* **WORK TASK**: Repeat the full listing that follows, word for word.

* **INPUT DATA**:
=-=-=
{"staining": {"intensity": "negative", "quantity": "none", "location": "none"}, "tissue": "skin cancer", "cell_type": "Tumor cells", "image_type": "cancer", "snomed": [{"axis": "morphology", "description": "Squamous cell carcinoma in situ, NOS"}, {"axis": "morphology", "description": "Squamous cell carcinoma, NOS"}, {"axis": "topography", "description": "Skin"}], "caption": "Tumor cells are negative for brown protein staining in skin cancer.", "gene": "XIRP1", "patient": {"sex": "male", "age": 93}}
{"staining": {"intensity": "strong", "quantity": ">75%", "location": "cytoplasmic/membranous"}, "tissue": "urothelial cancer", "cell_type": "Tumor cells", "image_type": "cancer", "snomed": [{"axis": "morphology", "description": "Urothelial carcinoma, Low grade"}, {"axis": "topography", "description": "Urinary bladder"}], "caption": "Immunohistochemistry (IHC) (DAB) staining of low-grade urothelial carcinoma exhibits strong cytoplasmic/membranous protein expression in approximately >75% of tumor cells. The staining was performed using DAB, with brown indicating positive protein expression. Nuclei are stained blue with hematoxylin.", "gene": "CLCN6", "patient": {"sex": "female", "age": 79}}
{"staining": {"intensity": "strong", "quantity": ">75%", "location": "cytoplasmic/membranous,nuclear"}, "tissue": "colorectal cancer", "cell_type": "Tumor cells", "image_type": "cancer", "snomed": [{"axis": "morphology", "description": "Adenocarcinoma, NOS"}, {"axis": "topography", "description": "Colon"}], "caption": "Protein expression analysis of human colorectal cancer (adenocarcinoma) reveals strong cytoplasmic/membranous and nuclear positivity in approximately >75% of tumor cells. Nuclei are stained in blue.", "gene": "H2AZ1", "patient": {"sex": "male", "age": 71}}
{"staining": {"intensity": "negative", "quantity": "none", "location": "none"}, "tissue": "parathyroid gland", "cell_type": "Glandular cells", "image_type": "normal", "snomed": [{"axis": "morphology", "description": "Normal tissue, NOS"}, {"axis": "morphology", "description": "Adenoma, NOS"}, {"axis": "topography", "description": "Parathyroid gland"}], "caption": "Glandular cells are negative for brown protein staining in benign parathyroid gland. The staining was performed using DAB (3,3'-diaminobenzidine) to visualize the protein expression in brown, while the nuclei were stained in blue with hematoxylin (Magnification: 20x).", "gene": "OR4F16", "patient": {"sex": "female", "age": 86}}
=-=-=
* **RESPONSE TO THIS EXERCISE**:
{"staining": {"intensity": "negative", "quantity": "none", "location": "none"}, "tissue": "skin cancer", "cell_type": "Tumor cells", "image_type": "cancer", "snomed": [{"axis": "morphology", "description": "Squamous cell carcinoma in situ, NOS"}, {"axis": "morphology", "description": "Squamous cell carcinoma, NOS"}, {"axis": "topography", "description": "Skin"}], "caption": "Tumor cells are negative for brown protein staining in skin cancer.", "gene": "XIRP1", "patient": {"sex": "male", "age": 93}}
{"staining": {"intensity": "strong", "quantity": ">75%", "location": "cytoplasmic/membranous"}, "tissue": "urothelial cancer", "cell_type": "Tumor cells", "image_type": "cancer", "snomed": [{"axis": "morphology", "description": "Urothelial carcinoma, Low grade"}, {"axis": "topography", "description": "Urinary bladder"}], "caption": "Immunohistochemistry (IHC) (DAB) staining of low-grade urothelial carcinoma exhibits strong cytoplasmic/membranous protein expression in approximately >75% of tumor cells. The staining was performed using DAB, with brown indicating positive protein expression. Nuclei are stained blue with hematoxylin.", "gene": "CLCN6", "patient": {"sex": "female", "age": 79}}
{"staining": {"intensity": "strong", "quantity": ">75%", "location": "cytoplasmic/membranous,nuclear"}, "tissue": "colorectal cancer", "cell_type": "Tumor cells", "image_type": "cancer", "snomed": [{"axis": "morphology", "description": "Adenocarcinoma, NOS"}, {"axis": "topography", "description": "Colon"}], "caption": "Protein expression analysis of human colorectal cancer (adenocarcinoma) reveals strong cytoplasmic/membranous and nuclear positivity in approximately >75% of tumor cells. Nuclei are stained in blue.", "gene": "H2AZ1", "patient": {"sex": "male", "age": 71}}
{"staining": {"intensity": "negative", "quantity": "none", "location": "none"}, "tissue": "parathyroid gland", "cell_type": "Glandular cells", "image_type": "normal", "snomed": [{"axis": "morphology", "description": "Normal tissue, NOS"}, {"axis": "morphology", "description": "Adenoma, NOS"}, {"axis": "topography", "description": "Parathyroid gland"}], "caption": "Glandular cells are negative for brown protein staining in benign parathyroid gland. The staining was performed using DAB (3,3'-diaminobenzidine) to visualize the protein expression in brown, while the nuclei were stained in blue with hematoxylin (Magnification: 20x).", "gene": "OR4F16", "patient": {"sex": "female", "age": 86}}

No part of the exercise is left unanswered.